Je n’ai jamais fumé la cigarette ni même testé de vapoteuse. Malgré le fait que certains autour de moi s’y soient prêtés, ça ne m’a jamais tenté d’essayer. Même que je n’ai jamais compris pourquoi les gens commencent et surtout continuent.

Pourtant, le vapotage est omniprésent autour de nous et je me demande, à quel besoin est-ce que ça répond?

La cigarette électronique devait initialement servir d’alternative pour aider les fumeurs à réduire ou à cesser leur consommation de tabac. C’était avant que ça ne devienne, toutes tranches d’âges confondues, aussi populaire. Selon la dernière enquête canadienne sur le tabac et la nicotine de Statistique Canada, 53% des Canadiens de 25 ans et plus ont affirmé vapoter pour réduire ou arrêter de fumer la cigarette. On en comprend que, pour certains, la cigarette électronique est perçue comme outil potentiel pour arrêter de fumer.

Je n’ai jamais eu envie d’essayer, mais à un certain moment, je trouvais que ça faisait « cool ».
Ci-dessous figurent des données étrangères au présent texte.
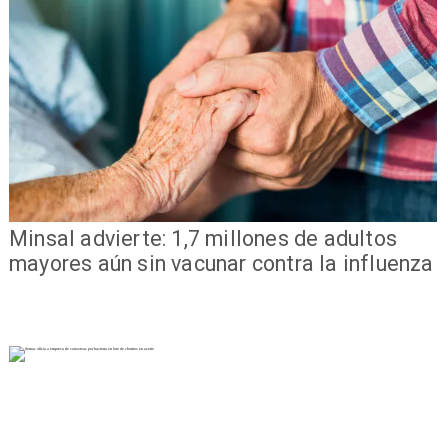
Minsal advierte: 1,7 millones de adultos
mayores aún sin vacunar contra la influenza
On n’a qu’à imaginer un Clint Eastwood au regard sombre, chapeau de cowboy et cigarette à la bouche. Ou encore Thomas Shelby de la série Peaky Blinders, ayant toujours une cigarette à la main ou au coin de la bouche. Je m’imagine mal celle-ci remplacer par une vapoteuse électronique saveur fruit de la passion.

Pourtant c’est bien ce qui se passe. L’image du fumeur ténébreux, celle façonnée par des décennies de cinéma et de publicité, est en train de muter.
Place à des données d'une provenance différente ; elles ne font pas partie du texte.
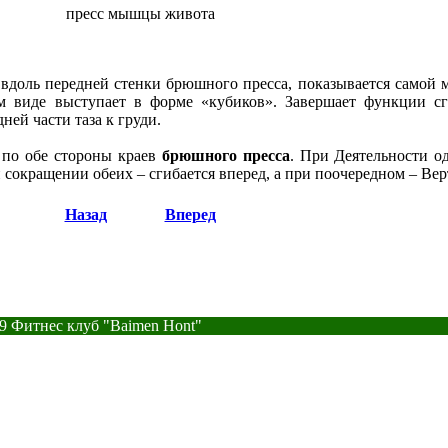
пресс мышцы живота
 вдоль передней стенки брюшного пресса, показывается самой
м виде выступает в форме «кубиков». Завершает функции с
ней части таза к груди.
 по обе стороны краев
брюшного пресса
. При Деятельности о
 сокращении обеих – сгибается вперед, а при поочередном – Вер
Назад
Вперед
9 Фитнес клуб "Baimen Hont"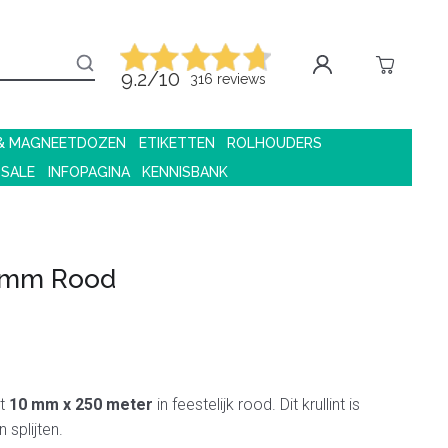
9.2/10
316 reviews
 & MAGNEETDOZEN
ETIKETTEN
ROLHOUDERS
 SALE
INFOPAGINA
KENNISBANK
10mm Rood
nt
10 mm x 250 meter
in feestelijk rood. Dit krullint is
 splijten.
Aujourd’hui on allume plus une cigarette d’un geste assuré; on aspire discrètement une bouffée de vapeur aux arômes sucrés, parfois dans un nuage dense qui sent la barbe à papa ou le mojito. Une transformation qui frôle l’absurde quand on y pense.
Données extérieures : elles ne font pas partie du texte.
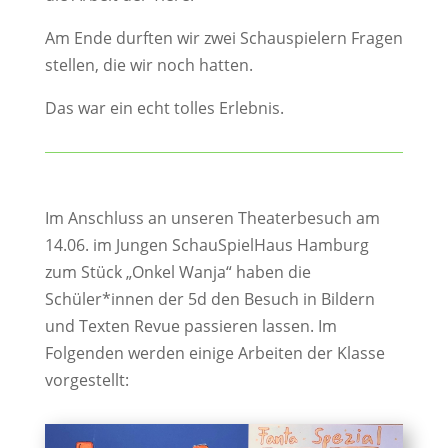
Am Ende durften wir zwei Schauspielern Fragen
stellen, die wir noch hatten.
Das war ein echt tolles Erlebnis.
Im Anschluss an unseren Theaterbesuch am
14.06. im Jungen SchauSpielHaus Hamburg
zum Stück „Onkel Wanja“ haben die
Schüler*innen der 5d den Besuch in Bildern
und Texten Revue passieren lassen. Im
Folgenden werden einige Arbeiten der Klasse
vorgestellt:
Mais alors qu’est-ce qui pousse autant de gens vers la vapoteuse?

Si elle a d’abord été inventée comme une béquille pour décrocher du tabac, elle est rapidement devenue un objet de consommation en soi. Elle attire par son design, ses saveurs infinies, son côté techno et, surtout, par cette promesse d’être une alternative « moins pire ». Moins de goudron, moins de toxines, moins d’odeur imprégnée sur les vêtements. Un compromis séduisant pour ceux et celles qui ne veulent pas vraiment arrêter, mais qui veulent se donner meilleure conscience.

Un des problèmes, c’est qu’en minimisant les risques, on banalise l’usage.

Et ce qui devait être une transition devient une nouvelle habitude. Chez les jeunes, notamment, la cigarette électronique a ouvert une porte que beaucoup n’auraient peut-être jamais franchie autrement. Vapoter n’a pas l’air aussi dangereux que fumer. Et on peut s’endormir en toute tranquillité en n’ayant jamais la crainte de mettre le feu avec une cigarette oubliée. La vapoteuse est ludique, accessible, presque inoffensive en apparence. Et ça donne le résultat qu’un nouveau public s’y met, non pas pour arrêter de fumer, mais par curiosité ou pour suivre la « vibe ».

Mais la dépendance, elle, n’a pas disparu. La nicotine est toujours là, à différentes concentrations, aussi addictives qu’avant. On se retrouve donc avec une génération qui ne fumait pas et qui, aujourd’hui, ne peut plus se passer de sa vapoteuse. En cherchant à régler un problème, on en a créé un autre.

Alors, vapoter, solution ou illusion?

Sans doute un peu des deux. Une solution, peut-être, pour ceux qui cherchent sincèrement à arrêter le tabac et qui l’utilisent comme outil de transition. Une illusion, assurément, pour ceux qui croient y voir une solution anodine, sans conséquence.

Parce qu’au fond, changer la forme ne change pas le fond: la dépendance reste la même.